The B.C. Teachers Federation had teachers across the province send home a note to parents that will teach kids to be deceitful, says a local man.

The note urges parents to have their children excused from taking the Foundation Skills Assessment (FSA) tests. The Education Ministry tests are given to students in Grades 4 and 7, and the Fraser Institute uses the results in a controversial ranking of schools.

The note from the BCTF lists several problems the union has with the FSA: The process is expensive; they “do not help students learn, or teachers teach”; they take away from classroom time; and “the results are misused to rank schools and promote privatization.”

The note, signed by BCTF president Susan Lambert, asks parents to either write their principal, or detach the bottom of the note and return it, to request their child be exempted from the FSA.

The bottom of the note has three boxes parents can check beside reasons, which include “family emergency,” “lengthy illness” and “other extenuating circumstances.”

“That’s blatant lying – I don’t lie,” said local businessman Dan Kosicki. “They [teachers] have got their agenda, and it’s being put onto kids.”

“What are teachers telling our kids? And are they pushing their political agenda in schools?” he asks. “We need teachers to do what they’re paid to do.”

He said students will know they are getting out of the three tests, and that there is no family emergency, lengthy illness or other circumstances.

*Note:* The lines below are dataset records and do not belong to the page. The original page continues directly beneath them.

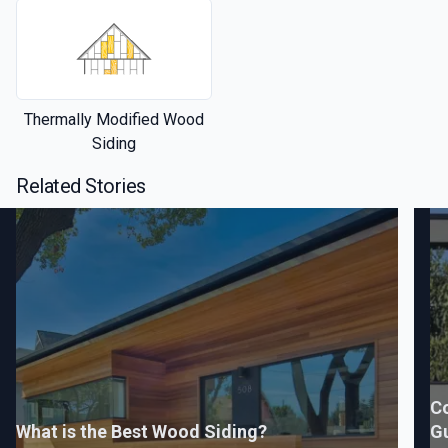
Thermally Modified Wood
Siding
Related Stories
C
What is the Best Wood Siding?
G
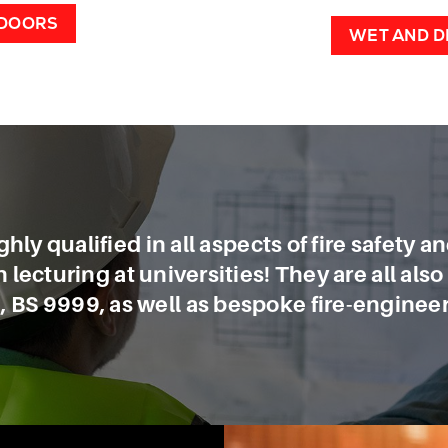
 DOORS
WET AND D
hly qualified in all aspects of fire safety a
lecturing at universities! They are all als
 BS 9999, as well as bespoke fire-engineer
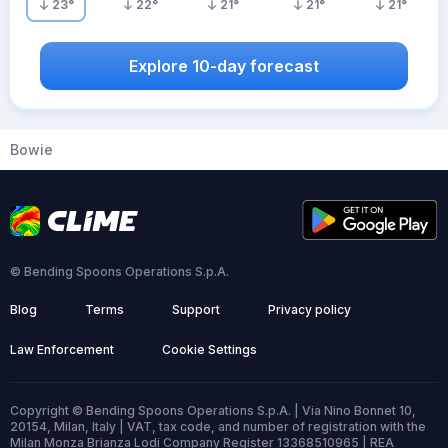
23
°
22
°
21
°
21
°
21
°
Explore 10-day forecast
Bowie
© Bending Spoons Operations S.p.A.
Blog
Terms
Support
Privacy policy
Law Enforcement
Cookie Settings
Copyright © Bending Spoons Operations S.p.A. | Via Nino Bonnet 10,
20154, Milan, Italy | VAT, tax code, and number of registration with the
Milan Monza Brianza Lodi Company Register 13368510965 | REA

“Kids should not be taught to lie,” said Kosicki. “Kids should learn to be accountable for their actions, big or small.”

While the 51-year-old’s children graduated long ago, he said he speaks as someone who pays school taxes, and someone with grandchildren, ages five and two.

He learned about the note from an employee, whose child told their teacher “in our house we don’t lie.”

Kosicki said the notes could put kids in an awkward position. There is unsubtle pressure placed on the students, who generally want to please their teachers and do their bidding.

“The teacher will ask them, ‘Did you bring the paper?’ That’s B.S., and I have a problem with it.”

The FSA tests have been conducted from mid-January until the middle of February, so most schools will have finished with them already.

George Serra, president of the Maple Ridge Teachers’ Association, said there has not been a backlash to the BCTF note.

“We provide information, and parents make an informed choice whether their child will take the test or not,” he said.

Asked whether the note asks parents to lie, he countered that “other extenuating circumstances” can mean a lot of things.

In his view, children should not be taught to blindly do whatever the government tells them to.

“We want to teach kids to be critical thinkers, and to question things,” said Serra.

Serra noted there are strict rules regarding what the BCTF is allowed to send home to parents, and the note was approved by the BC Public School Employers’ Association.

The union president expects the FSA tests will ultimately be discontinued, because even education administrators do not use the results.

“They are on the way out,” he predicts. “School boards don’t find the results they get from these test to be valid in any way.”